As expected, after the cloned LUNs were presented to the UCS blades, the datastores were not immediately recognized.  This is due to how vSphere handles snapshot LUNs and UUID mismatches.  Not a big deal, as all that needed to be done was a quick resignaturing of the datastores.

The Problem:

The problem became apparent as soon as I opened up the new datastore dialog box.  It took approximately 5 to 10 minutes for the dialog box to report back the LUNs that the ESXi host could see.  As you know, you can only add one datastore at a time.  Multiply this by the 15 LUNs I needed to import and you can see my pain…  Thinking that this problem could be web client related (vSphere 5.5 environment), I also tried the legacy C# client.  No luck in speeding things up.

The Solution:

Desperate for a way to speed up this process, I found the answer buried within the Advanced Settings area on my ESXi host configuration.

vmfs-unresolvedvolumelivecheck

By default (at least in vSphere 5.5), there is a setting called VMFS.UnresolvedVolumeLiveCheck with a value of true.  It is my understanding that since the snapshot LUNs are presenting an “unresolved” VMFS filesystem to the ESXi host, the host itself is performing checks against the filesystem to make sure it is not “lively” (i/o traffic).  Since I was 100% sure that no other ESXi hosts were using the filesystems (these are brand-new cloned LUNs), I decided to flip the VMFS.UnresolvedVolumeLiveCheck value to false and see what happens.

As soon as I changed the setting to “false” and re-opened up the add datastore dialog box — BOOM!  All of the LUNs appeared immediately.  This allowed me to go through the resignaturing processes in a much more timely fashion.  After the resignaturing, I then used this PowerCLI script to re-import my VMs on the new cluster and life was good!
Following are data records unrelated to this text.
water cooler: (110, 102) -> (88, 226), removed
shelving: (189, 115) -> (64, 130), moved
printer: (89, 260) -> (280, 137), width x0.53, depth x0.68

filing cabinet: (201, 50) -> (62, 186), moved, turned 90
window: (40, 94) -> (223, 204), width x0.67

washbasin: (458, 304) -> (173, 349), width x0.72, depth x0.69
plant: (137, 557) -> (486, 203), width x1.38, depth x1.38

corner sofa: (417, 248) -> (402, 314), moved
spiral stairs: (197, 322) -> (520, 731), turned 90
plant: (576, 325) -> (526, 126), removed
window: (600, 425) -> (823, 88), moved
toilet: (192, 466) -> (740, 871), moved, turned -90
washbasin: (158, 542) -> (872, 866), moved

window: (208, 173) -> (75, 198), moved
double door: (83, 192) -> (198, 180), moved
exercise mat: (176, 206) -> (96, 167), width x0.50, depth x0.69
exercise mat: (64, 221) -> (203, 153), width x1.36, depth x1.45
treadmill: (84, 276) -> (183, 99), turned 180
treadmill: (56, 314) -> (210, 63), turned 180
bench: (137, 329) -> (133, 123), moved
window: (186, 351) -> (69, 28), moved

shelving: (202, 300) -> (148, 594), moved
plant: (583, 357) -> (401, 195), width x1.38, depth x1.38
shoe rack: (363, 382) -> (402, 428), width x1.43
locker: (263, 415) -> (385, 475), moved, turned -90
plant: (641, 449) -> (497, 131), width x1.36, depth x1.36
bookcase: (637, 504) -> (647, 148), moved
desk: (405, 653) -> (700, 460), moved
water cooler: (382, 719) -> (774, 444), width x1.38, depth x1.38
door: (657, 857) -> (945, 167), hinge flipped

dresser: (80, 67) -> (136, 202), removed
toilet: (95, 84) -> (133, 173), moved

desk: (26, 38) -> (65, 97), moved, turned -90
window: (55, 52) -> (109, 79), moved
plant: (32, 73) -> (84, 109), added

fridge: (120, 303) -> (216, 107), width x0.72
I should note that I only had to change this setting on one host in the new UCS cluster.  I then added all of my datastores by assigning them new signatures by using this single host.  The rest of the hosts in the cluster immediately found the datastores once the new signatures had been written to them.  Once all of the datastores had been imported, I flipped the VMFS.UnresolvedVolumeLiveCheck setting back to “true”.

Here is my obligatory cautionary note:  DO NOT use this process for LUNs when there is even a slight chance that the filesystems might be in use elsewhere.  In my case I was certain that this operation was safe due to my use of a SAN clone.  I am not responsible for the bad things that might happen to your data if you do not understand what is going on behind the scenes with this operation.